Kuka agrees and told IPS most times male politicians used the female genital mutilation and male patriarchal culture to undermine female politicians. If a female politician is not circumcised it would be used against her as a campaign issue.

"This may explain why women who have all the qualifications to contest for parliament find it easier to contest for a ‘woman seat’ in parliament even when they can compete for the main constituencies dominated by men in Kapchorwa and Bukwo districts," Kuka says.

In Uganda because of affirmative action, each district has to have a district women MP elected to Parliament. This is called the ‘woman seat’. For this seat, women compete with only fellow women. But a woman can compete for a constituency on the county level where she will compete with men as well.

But in areas were female genital mutilation is wide-spread, like the districts of Kapchorwa and Bukwo, women prefer to contest for the ‘woman seat’ rather than competing for constituencies to tussle it out with men.

Gertrude Kulany, also a former MP, says banning the practice through the law alone may not be the answer. She tells IPS that there should be affirmative action aimed at increasing girl-child education so that young girls themselves were educated enough to refuse to undergo the practice.

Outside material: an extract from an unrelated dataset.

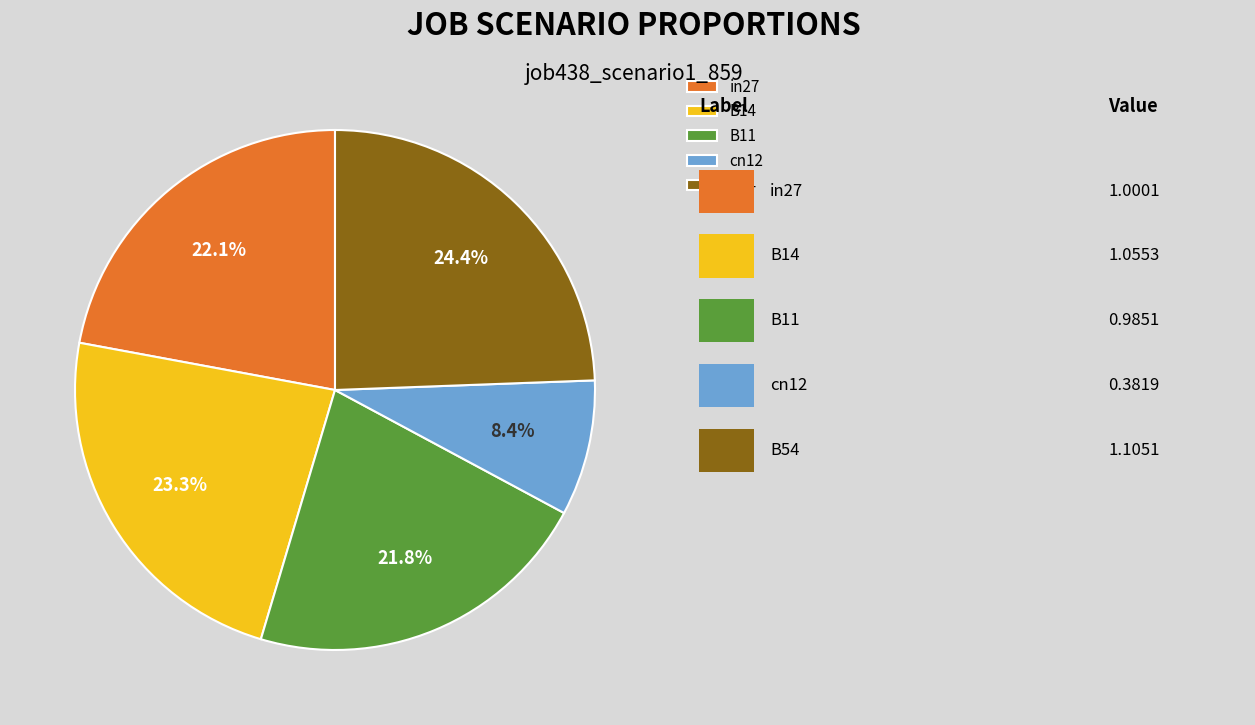

Between B54 and cn12, which is larger?

B54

"I’m one of the lucky ones who escaped the practice because I had support from my parents. Most of my contemporaries went through it because every girl in the village who attained puberty had to be initiated into womanhood through circumcision."

She explains that the issue of female genital mutilation used to come up at every campaign and she had to tell people the facts about it.

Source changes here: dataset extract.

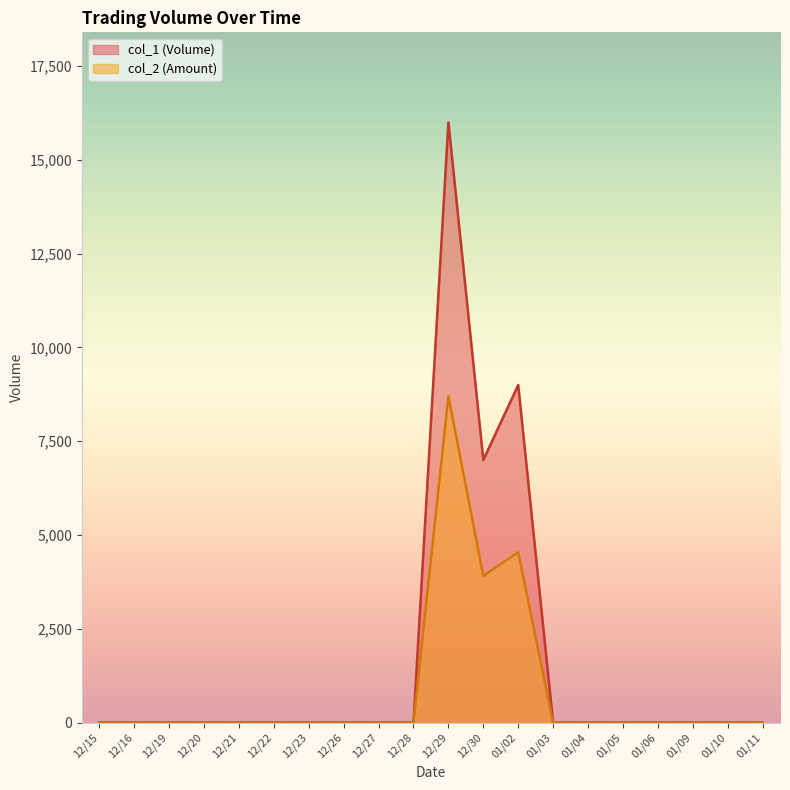

List the series in order of their overall mean, highest first.

col_1 (Volume), col_2 (Amount)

She adds that even women were prejudiced against women who had not undergone female circumcision. "Even some women have been discouraged from voting for women who have not gone through female genital mutilation. (It is) because they have been made to accept the (belief) that a woman who has not been circumcised is not yet mature," Kulany says.

Baryomunsi expects the bill to win the two-thirds support needed for its passage and for it to become law. Public hearings are yet to be held in Parliament but several MPs have already committed themselves to support its enactment into law.